Factors that might cause or contribute to such differences include, but are not limited to: failure related to our technology and our ability to innovate and respond to changes in technology, uncertainty regarding the scope and impact of the COVID-19 pandemic on our employees, operations, revenue and cash flows, uncertainty regarding our ability to access a consistent supply of internet display advertising inventory and expand access to such inventory, including without limitation uncertainty regarding the timing and scope of proposed changes to and enhancements of the Chrome browser announced by Google, investments in new business opportunities and the timing of these investments, whether the projected benefits of acquisitions materialize as expected, uncertainty regarding international growth and expansion, the impact of competition, uncertainty regarding legislative, regulatory or self-regulatory developments regarding data privacy matters and the impact of efforts by other participants in our industry to comply therewith, the impact of consumer resistance to the collection and sharing of data, our ability to access data through third parties, failure to enhance our brand cost-effectively, recent growth rates not being indicative of future growth, our ability to manage growth, potential fluctuations in operating results, our ability to grow our base of clients, and the financial impact of maximizing Revenue ex-TAC, as well as risks related to future opportunities and plans, including the uncertainty of expected future financial performance and results and those risks detailed from time-to-time under the caption “Risk Factors” and elsewhere in Criteo’s filings with the U.S. Securities and Exchange Commission (“SEC”) and reports, including Criteo’s Annual Report on Form 10-K filed with the SEC on February 26, 2021, and in subsequent Quarterly Reports on Form 10-Q as well as future filings and reports by Criteo. 

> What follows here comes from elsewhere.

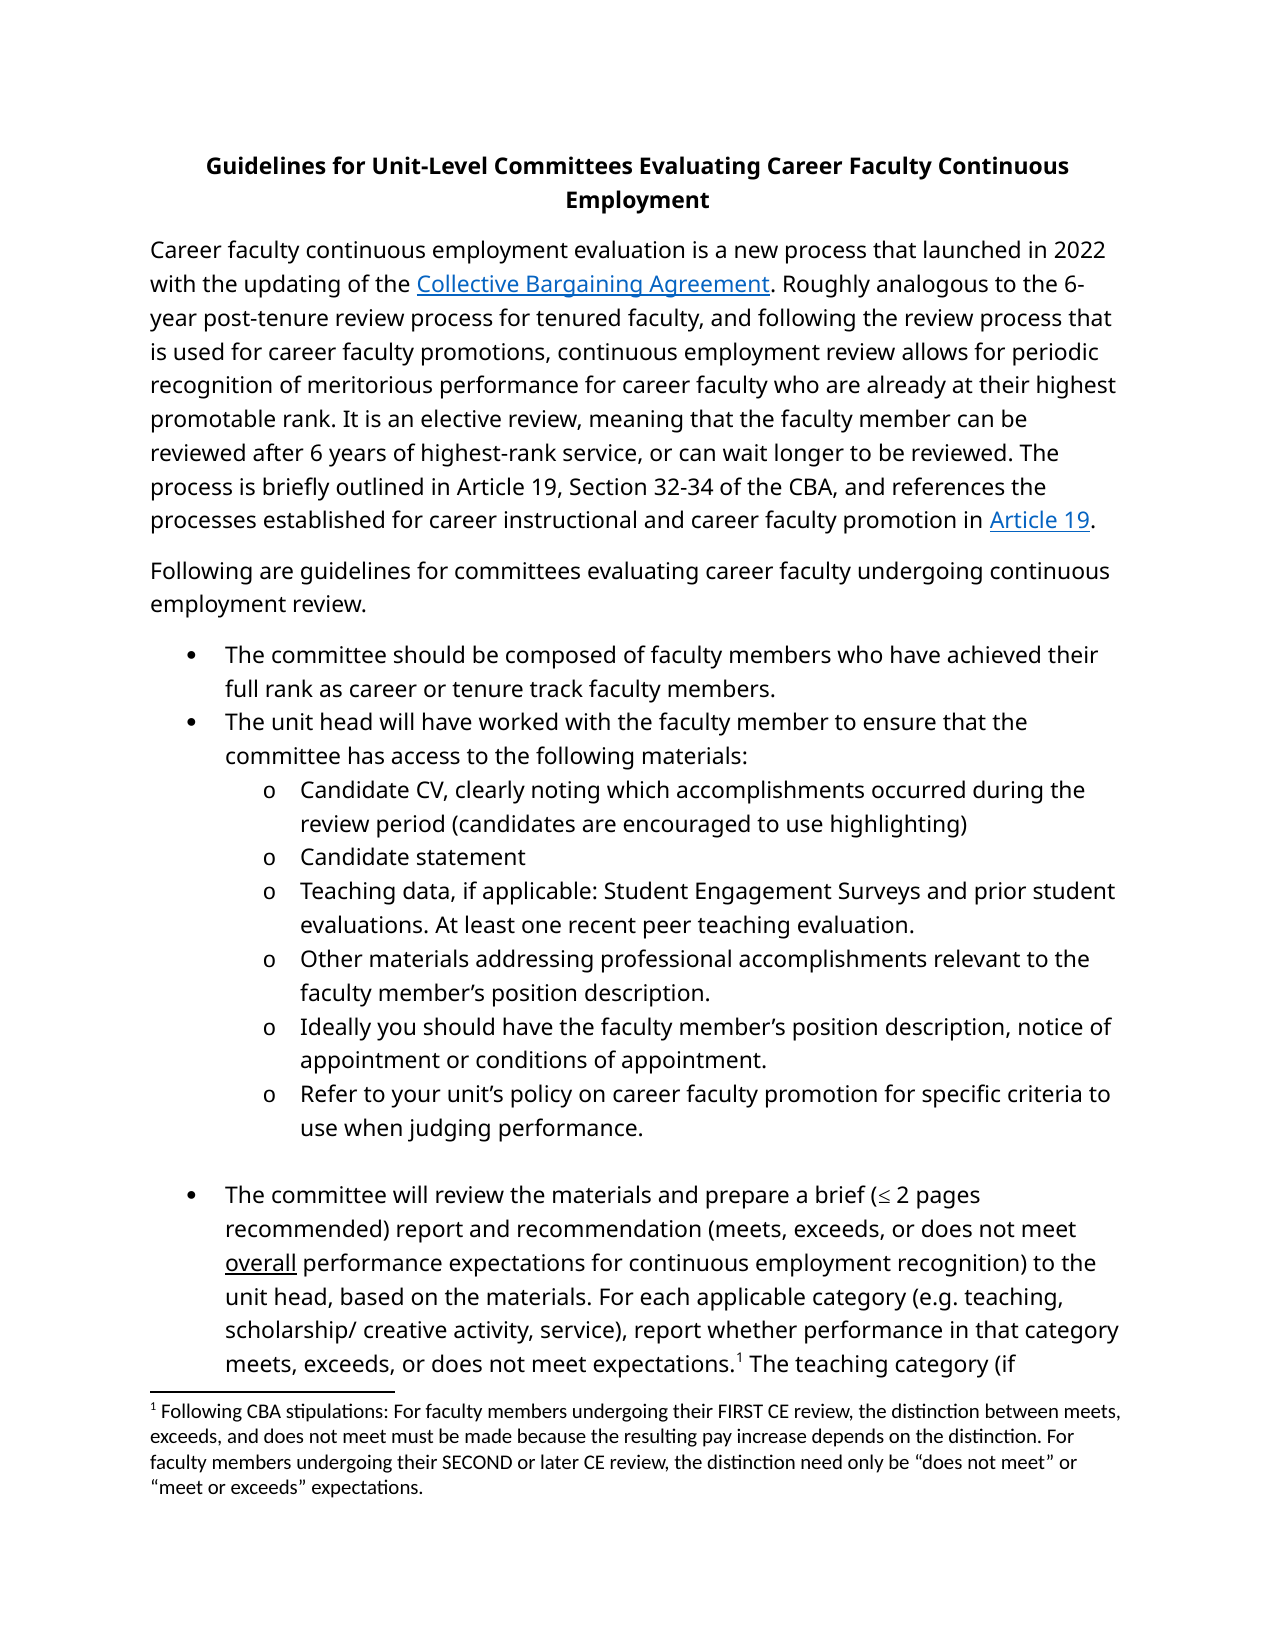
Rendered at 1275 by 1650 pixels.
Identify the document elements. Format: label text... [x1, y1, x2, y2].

list The committee should be composed of faculty members who have achieved their full rank as career or tenure track faculty members. [187, 639, 1125, 704]
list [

Importantly, at this time, the COVID-19 pandemic continues to have an impact on Criteo’s business, financial condition, cash flow and results of operations. There are significant uncertainties about the duration and the extent of the impact of the COVID-19 pandemic. 

 Except as required by law, Criteo undertakes no duty or obligation to update any forward-looking statements contained in this release as a result of new information, future events, changes in expectations or otherwise.